▶ Text provided
========

Ten Qualities Of Healthy Family Businesses

Running a successful family business can be an answer to prayer – or it can be the thing that drives you to pray! Relatives working together must work to develop the type of communication and qualities that will help them to succeed in the business world. What does it take to keep a family business healthy?

Family business consultant Leslie Dashew points out that families must “discuss the undiscussables.”

One of Dashew’s main points was that communication may mean one thing to the speaker, and something very different to the listener. When this dynamic is stirred into an already-seething cauldron of personality types in a family business, the result may cause indigestion. Dashew calls these messages “unintended communications,” For example, a father may think he’s communicating a message of pride in a child, but his body language conveys distance-and the younger member gets an unintended message that his or her deeds are not important. Eventually, these incidents become bricks in a wall, and there can be so much distance between two family members in business that there is no longer any direct communication.

Messages get conveyed through an intermediary, setting up a “triangle.” But triangles tend to make matters worse. When direct communication is replaced by hearsay, conflicts are made worse, rumors and innuendo fly around, and the real business of the business gets obstructed. Of course, interpersonal communication is only one piece of the family business dynamic.

Basing her conclusions on a study of 250 family businesses that all survived generational transition, Dashew identified ten qualities of healthy family businesses:

  • Shared values: The principals have similar ideas about substantive issues, such as whether to stay debt-free or capitalize growth through massive borrowing, what kind of qualities they value in people, workaholism versus family time. In Dashew’s view, it doesn’t matter what the answers are-as long as the family more-or-less has a consensus about what the answers are for that family and that business.
  • Shared power: Across generations, between spouses, among siblings. Shared, however, does not mean equal. There can still be a hierarchy. But all the stakeholders feel they have a part in the decision-making process. Dashew pointed out that this kind of situation drastically eases the pain of transition during succession-especially if that succession was unplanned
    (e.g., because a CEO suddenly dies or is incapacitated).
  • Traditions: The family business should have some rituals that allow the members to say, “this is what makes us special.”
  • Willingness to learn and grow: As individuals, and as an organization. Dashew, like many previous Family Business Center speakers, suggests family councils as a tool to foster this growth.
  • Activities for maintenance of relationships: Doing things together when there isn’t a crisis builds the teamwork necessary to get through the hard times when a crisis does strike-the members are used to working together, delegating tasks, and trusting each other, so those skills can be harnessed effectively. In Dashew’s words, “When I have to tell you bad news, we have that [pre-existing] bond.”
  • Genuine caring: If people work hard to maintain their personal
    relationships, that reservoir of deep friendship will be there when it’s needed.

========

(Stored data entries)

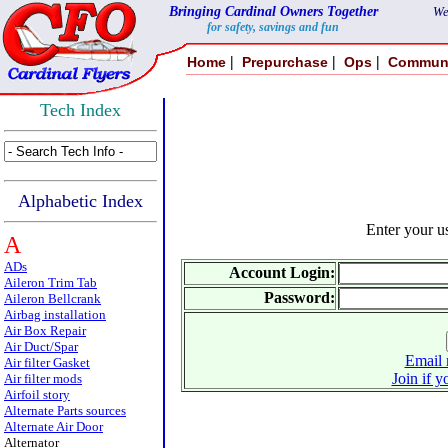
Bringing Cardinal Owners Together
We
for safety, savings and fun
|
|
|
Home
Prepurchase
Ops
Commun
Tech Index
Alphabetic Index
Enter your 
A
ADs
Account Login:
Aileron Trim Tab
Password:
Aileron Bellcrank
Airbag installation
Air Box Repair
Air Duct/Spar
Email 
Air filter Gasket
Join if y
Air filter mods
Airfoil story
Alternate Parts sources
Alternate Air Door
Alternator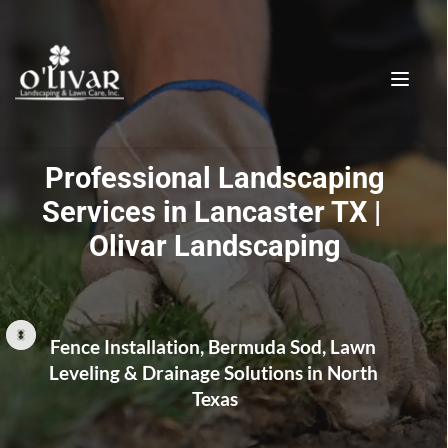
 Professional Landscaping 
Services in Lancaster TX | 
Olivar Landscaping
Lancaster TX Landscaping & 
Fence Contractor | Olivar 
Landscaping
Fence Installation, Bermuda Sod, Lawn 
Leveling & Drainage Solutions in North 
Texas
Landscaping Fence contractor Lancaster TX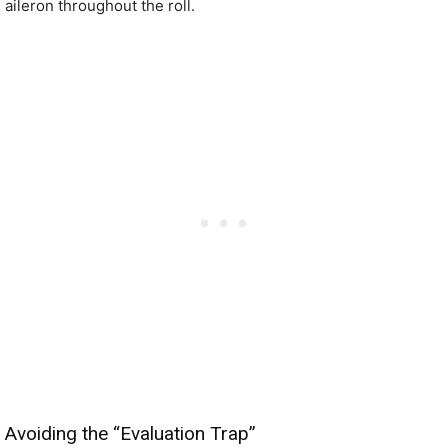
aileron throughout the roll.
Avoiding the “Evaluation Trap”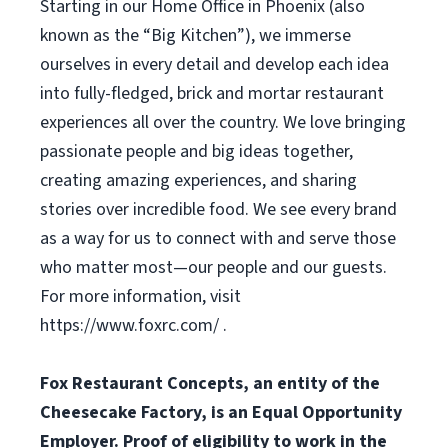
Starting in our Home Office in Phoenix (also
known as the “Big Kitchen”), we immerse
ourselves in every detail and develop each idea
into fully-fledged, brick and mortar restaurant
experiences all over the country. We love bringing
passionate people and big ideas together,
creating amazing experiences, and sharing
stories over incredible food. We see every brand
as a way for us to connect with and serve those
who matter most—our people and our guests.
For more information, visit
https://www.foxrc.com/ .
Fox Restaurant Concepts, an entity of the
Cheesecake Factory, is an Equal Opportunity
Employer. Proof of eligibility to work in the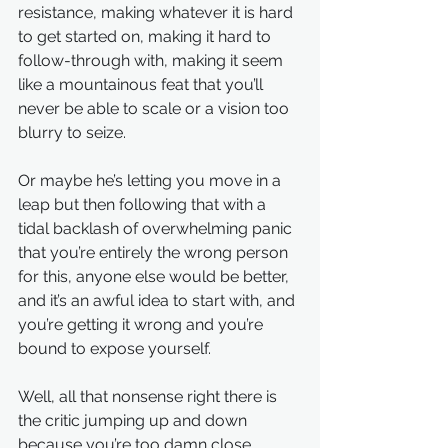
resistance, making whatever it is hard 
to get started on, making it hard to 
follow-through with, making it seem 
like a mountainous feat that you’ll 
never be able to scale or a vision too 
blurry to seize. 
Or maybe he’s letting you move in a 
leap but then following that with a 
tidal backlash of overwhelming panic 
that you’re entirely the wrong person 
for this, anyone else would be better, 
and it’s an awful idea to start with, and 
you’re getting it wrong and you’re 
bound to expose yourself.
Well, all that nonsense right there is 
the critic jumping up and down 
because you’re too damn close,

========

Continue the article on healthy family businesses, beginning immediately after its final sentence.

▶ Exercise result
  • Assistance and support: This is especially vital in times of personal
    tragedy. “Grief and shame are part of the bond that holds families together.”
  • Mutual respect: The solid recognition that not only can you trust the other person, but that his or her role is important, and she or he has a valid reason to be involved.
  • Healthy interpersonal boundaries: Work one-to-one to resolve conflicts; stay out of triangles. Personal moods and styles can be a factor in such discussions, but shouldn’t dominate the dialogue.
  • Privacy: The right of every family member, business participant, and family unit to have private space, and to do what they want without feeling like they’re on display in front of the other units.

Siblings in managerial positions should have time to be together as siblings, for example, but also need time to be with their spouses and children-and their parents-without feeling like that time is begrudged, and without feeling like they’re under a microscope. But it wasn’t all lecture, either. Dashew broke up the group into teams-each table was one team-and handed out packets of drinking straws and pins. The task: to make the tallest, strongest, and most elegant structure-without any talking. The results were striking. Most teams went for one, or at most two, of the three qualities. One table, led by plumbers, engineered an extremely elegant and stable structure, but it was only a foot tall. Others went all the way from table top to the ceiling-a distance of six feet or more-but their structures were wobbly and weak. But Dashew’s goals in this exercise went beyond the obvious.

In a group debriefing, we examined:

  • What are the differences in working toward measurable, specific goals (height) and intangible ones (beauty)?
  • How did leadership emerge? Was there cooperation? Joint leadership? Hierarchy?
  • Did everyone feel valued and included?
  • How did people determine their roles?
  • How do people participate when there is no obvious plan?
  • What tools and signals were employed to communicate when talking was prohibited?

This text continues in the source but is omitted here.